Do you think that Rapture and Bioshock are so tightly linked, if there were a Bioshock 3 that would be another story within Rapture? I think Rapture remains fertile for as much expansion as a team sees in it. I absolutely belive that there might be future games set in Rapture in whatever time period, but I would also say that I think that the Bioshock brand is big enough that it could evolve. Currently, we find Rapture fascinating, that a city that large begs further exploration, a city with that much history, but I can't speak to specific sequels past Bioshock 2 now, but I could speculate and say merely that the type of experience that type of experience Bioshock is is flexible enough to see lots of expansion down the road, and a lot of different directions. Whatever it is, it has to surprise the player. Whether you stay in Rapture, or go elsewhere, it's got to bring you somewhere unlike anywhere else, unlike any other game. So there's a pretty broad range if that's your thesis statement, right?

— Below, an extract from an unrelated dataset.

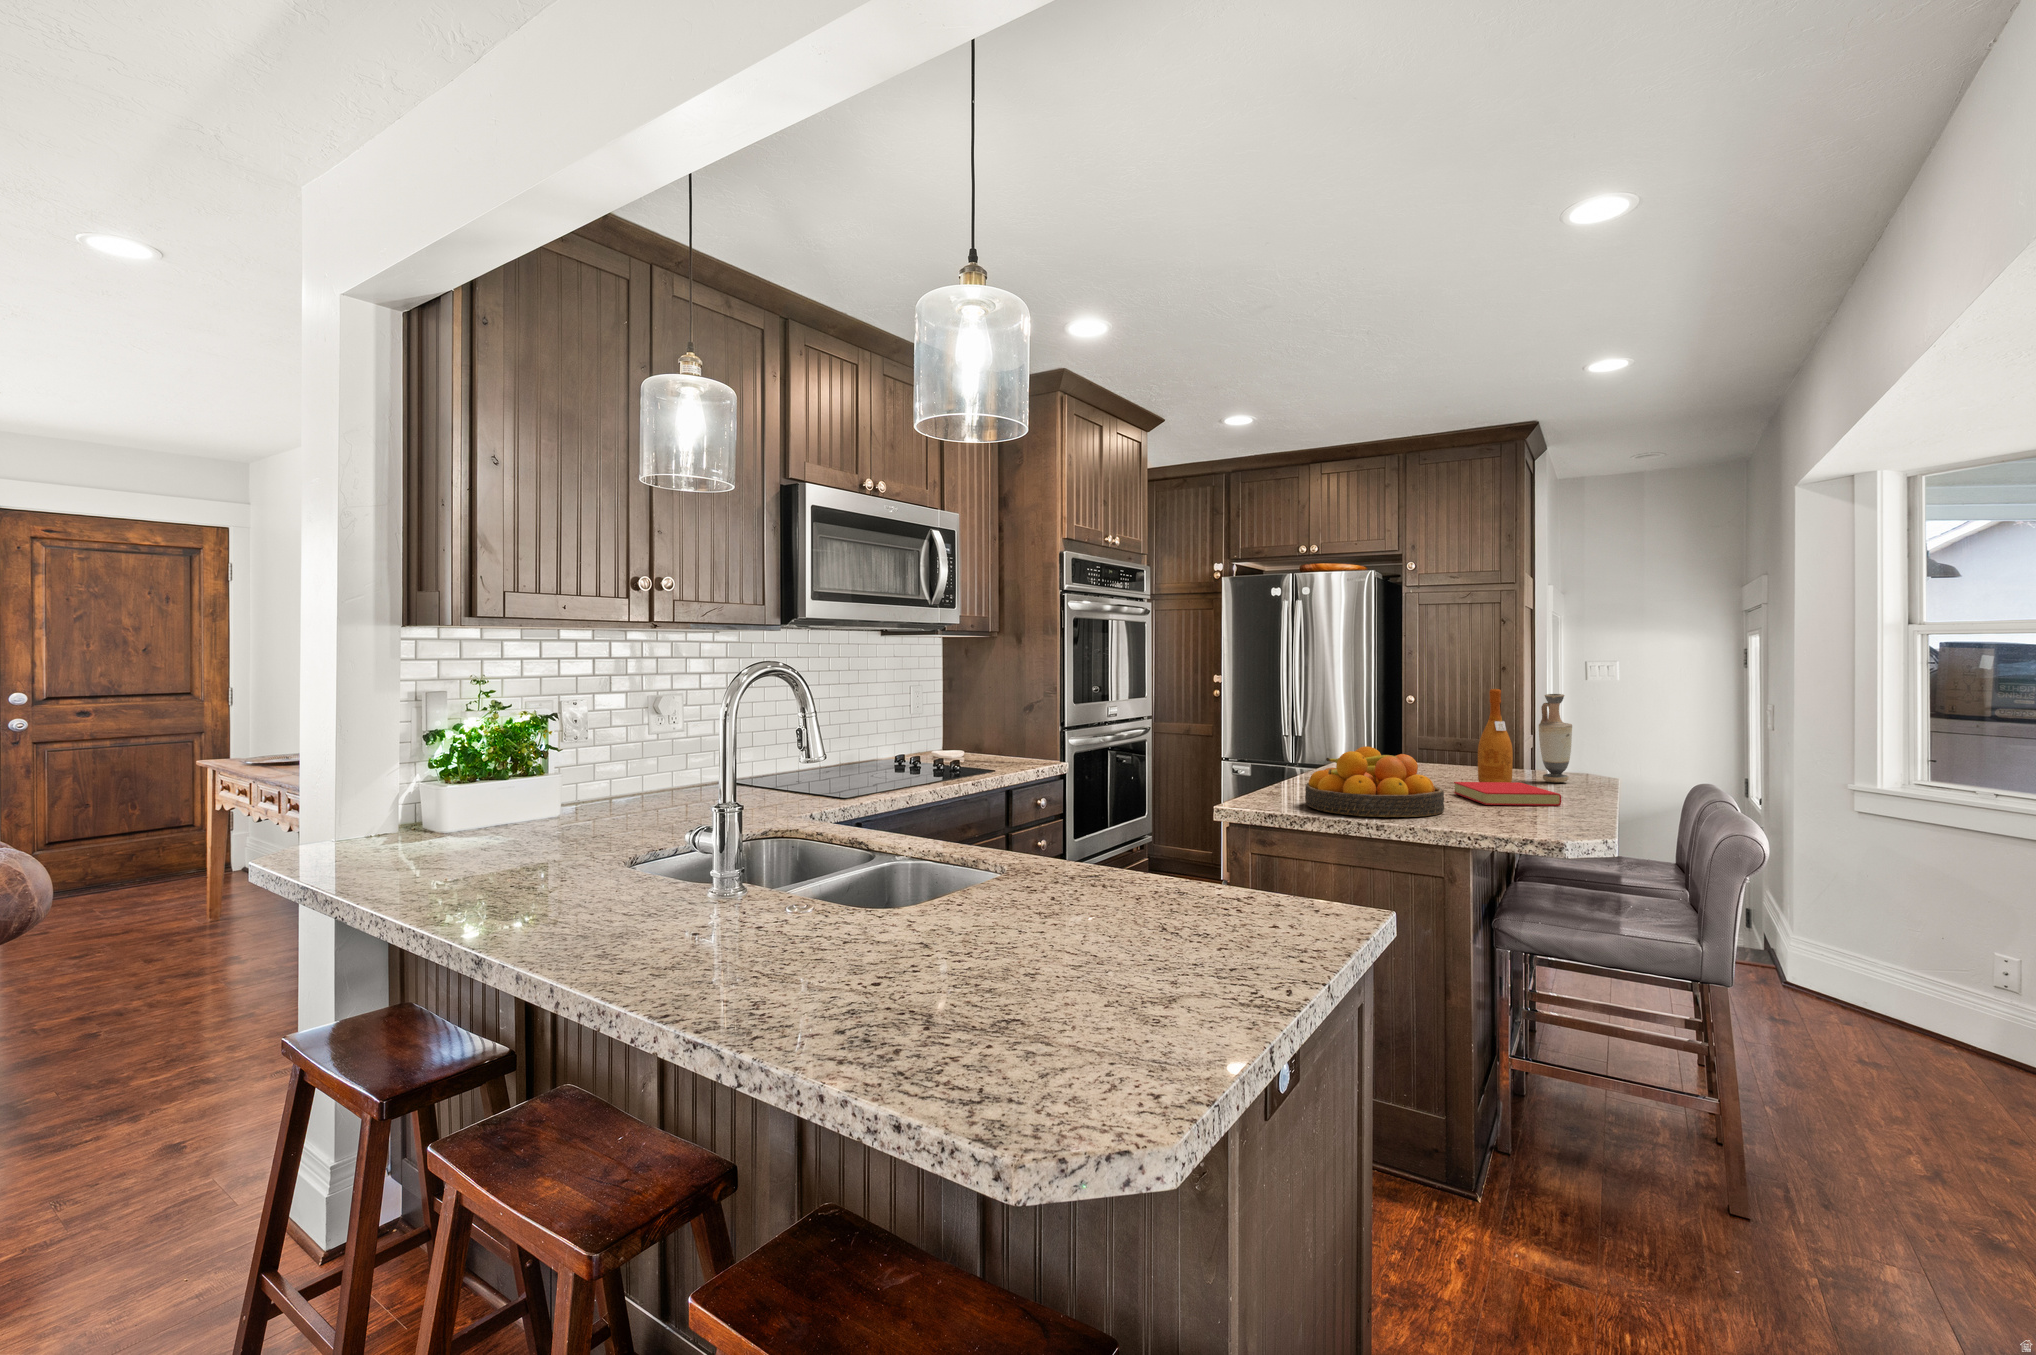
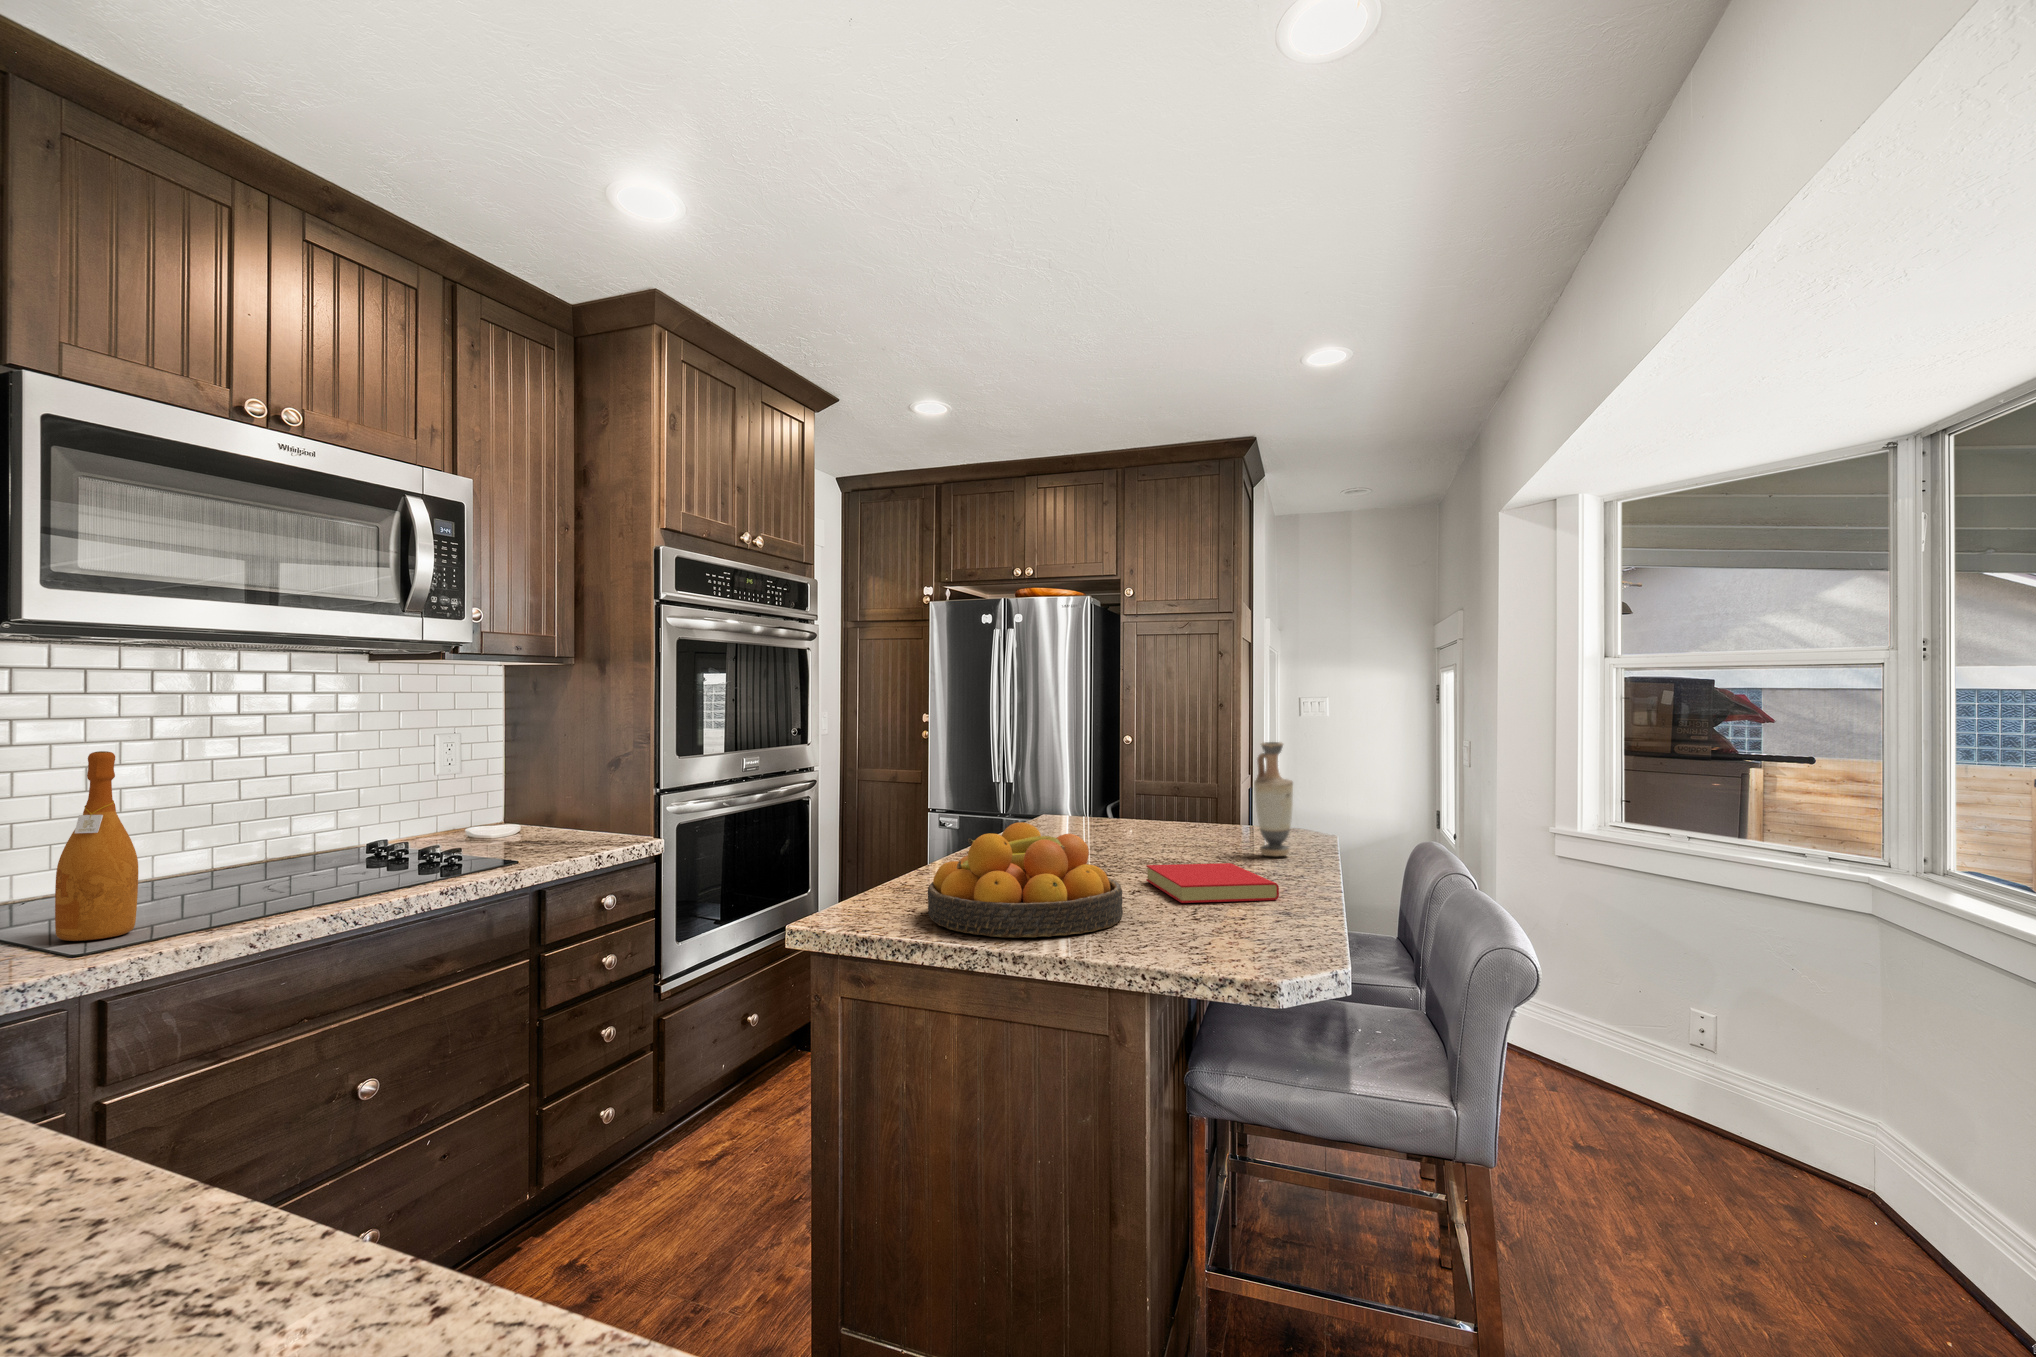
wine bottle: present [1478,689,1513,782] -> present [55,751,138,941]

I'm interested in hearing your thoughts on Bioshock movie, because first game was sort of a beacon as how great storytelling can be done in games and how arguably superior it can be to film, especially when you don't do 20-minute cutscenes and all that stuff. So, what are your thoughts on the movie? I'll say this. We're not really talking a ton about the movie, it's really early days and so it's difficult to say where it'll go. I will say that I think the ideas that Rapture was founded out of, the kind of mad rush into kind of frankly, post-religious thinking - Andrew Ryan was very much this kind of villain who was a sceptic, about altruism in all forms being a kind of lie. That is a compelling narrative on any kind of axis and you can tell a good story there. What they do with the medium to make it work in film is very much up to the creativity of that team. I would hesitate to endight anything because it comes in a different shape to a videogame. My instinct will be that Bioshock will be pretty damn compelling source material to any medium.

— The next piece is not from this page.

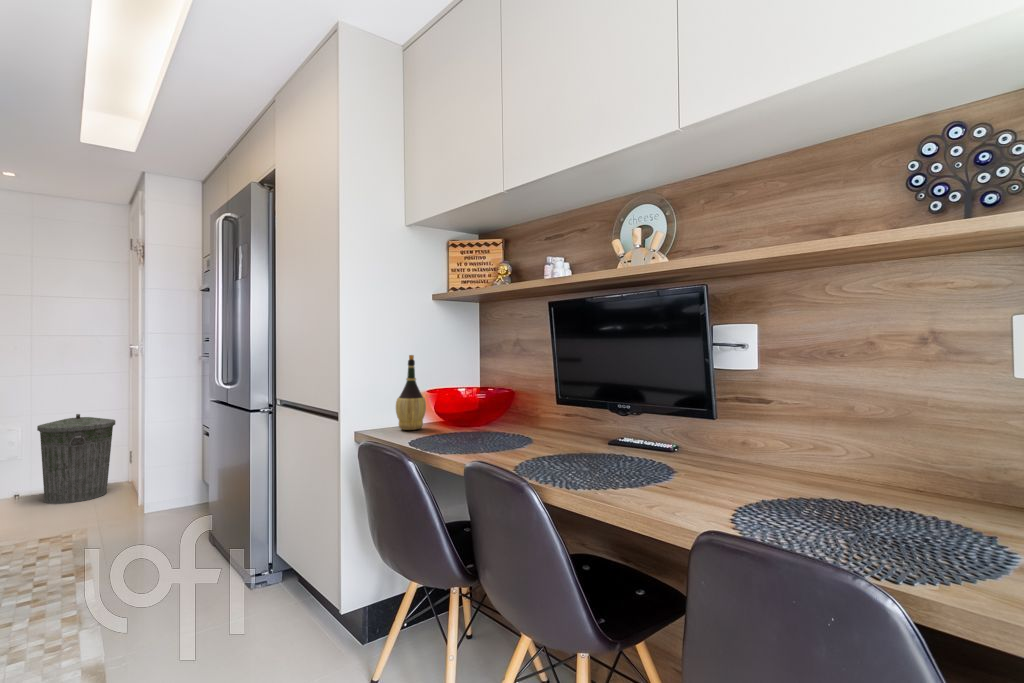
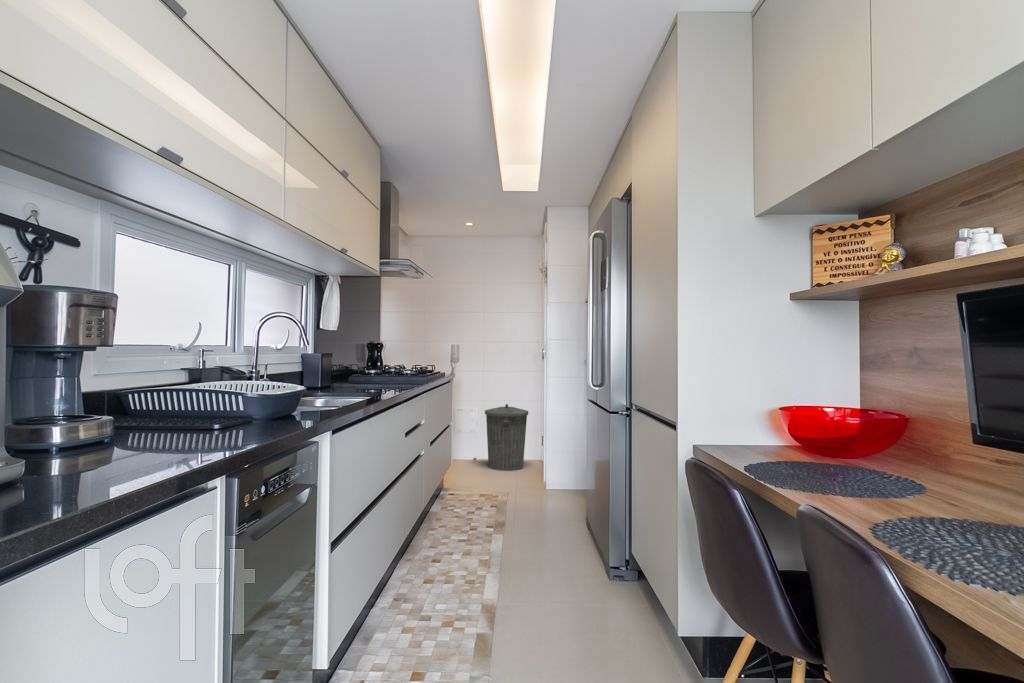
wine bottle: present [396,355,426,430] -> none [737,366,775,453]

How does it feel to have someone else take your team's baby and adapt it? Are you apprehensive? Well, we have a ton of respect for the team involved, from there we're all just very curious.
Given the ending was considered one of the low points of the original game, that players got to the ending at all in the numbers that they did is still quite impressive. Are you going to shoot to have the twist at the end, have a wizz-bang ending? I will never point to where any possible twist would occur! I will say this, though, you guys are pretty savvy Bioshock dudes, and your questions are pretty targeted, so... I was referring early on to kind of greater moral agency and the ability to kind of author your role in the narrative, more so, in Bioshock 2.
I am very interested in allowing the player more control, more intentionality in the way the game is resolved. In Bioshock 1 the game had a pretty binary ending and there was a point where it was irreversable and you were put into Box A or Box B. This time around, my goal is to make sure that along the way when the player is making choices that are going to resonate in the end-game, they're aware of it every step of the way. They have elected to choose where they want to end up, to choose what box they end up in. I will also say that Box A and B were so broad and so sweeping in what they were saying about you that they maybe weren't as targeted as they could have been. And so my goal this time will be to have enough boxes and have enough agency over the decision points that when you get there you are satisfied with the way your destiny is resolved.
So there'll be a given number of multiple endings and you'll know which one you're heading towards? That is my goal, absolutely.